I suspect most novelists feel that way: It's much more fun to look for fingerprints in someone else's story than in your own. Maybe that's because you've spent the vast majority of your time sweating the line-by-line details, which is where a story lives or fails to live. And if you believe, as I do, that a long story like a novel is a braid of many threads of concern (recurring images, words, sounds, ideas, literary references), then the idea of a "plot" starts to have less meaning anyway, at least as something that can be borrowed. To me, plot is a sequence of turning points in a story. That's it, and it's not much. So though there may be a set of basic plots that we all recycle (and I'm not totally convinced of that) all the real substance of a novel comes from elsewhere. In The Story of Edgar Sawtelle there are lots of private references to things that matter only to me, or that only a few people in the world would recognize, but they are almost as important as any literary reference. Here's an example: Many people have suggested that the name “Forte” was an allusion to the character Fortinbras in Hamlet. The first time someone mentioned that to me, my jaw dropped. I saw the connection, but in fact "Forte" was in my mind only (as far as I know) because it was an inside reference to a great big dog that we had on the kennel when I was a kid, the center of a number of memorable incidents. Readers aren't intended to know that, and it doesn't matter if they do or don't—though my family might recognize "Forte" and know some personal history applies. It's just one of the little buried secrets that made the writing, and the name, meaningful to me.
Finally, there's another dynamic at work in the writing of a novel, something that might sound esoteric, but it's really the meat and potatoes of the experience. This has to do with drafting and revision. A novel is complex thing, organically designed, and it turns on details that have a surprisingly large effect on the final result. No matter what one's intentions when setting out, once a novel begins to take shape, it's going to assert its own agenda. I'm not talking about individual characters “taking over” or any such thing, which is a misstatement about how writing works. What I mean is that apparently insignificant details accumulate and repeat. No master plan involved, that's just the way things come out. In revision, you realize that the story isn't just about, say, skydiving, which was the surface subject matter. You've also kept returning to moments in which people take emotional risks of one kind or another. Or find themselves unable to trust someone or something. Or simply fall, physically fall, through space.
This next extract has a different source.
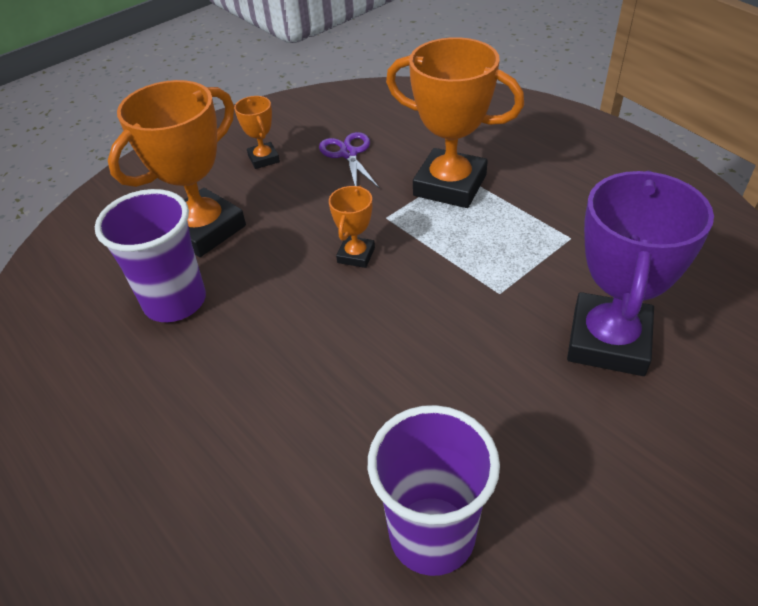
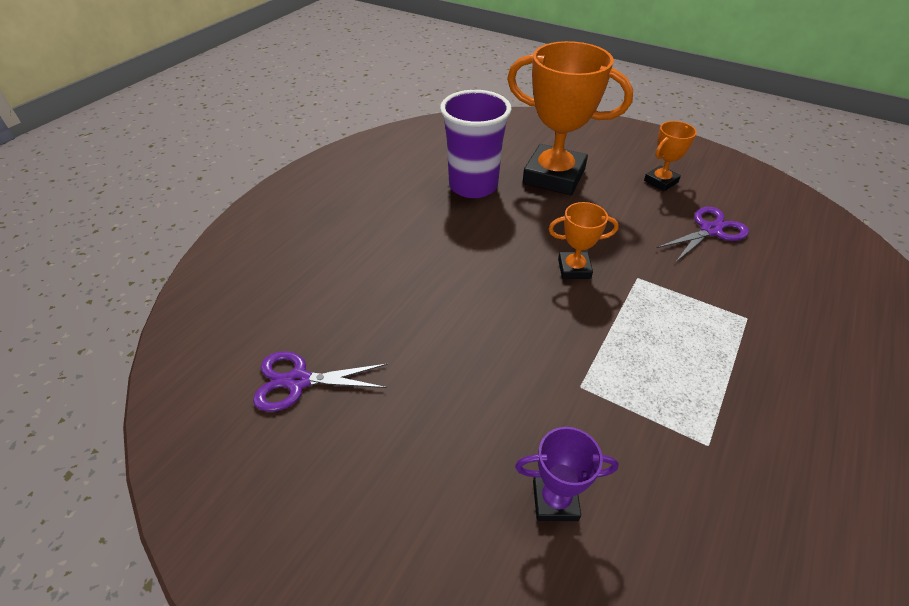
camera: 70 degrees right, 0 degrees up
(432, 535) = (298, 381): purple cup -> purple scissors
(450, 185) = (721, 316): orange trophy -> none
(608, 341) = (555, 500): purple trophy -> purple trophy, size x0.48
In the revision process, you notice this, you revise to jigger these ideas into a more potent configuration, to play them off one another.
Over the course of an entire novel, that kind of thing happens many times, and it is far and away more important than any predetermined literary heritage. Or rather, I should say that this is how the “conscious heightening” that you asked about happens, and it is the same whether it involves another well-known story or a less remarkable set of details. In the end, the primary influence on any story is that very story, when it is half-made.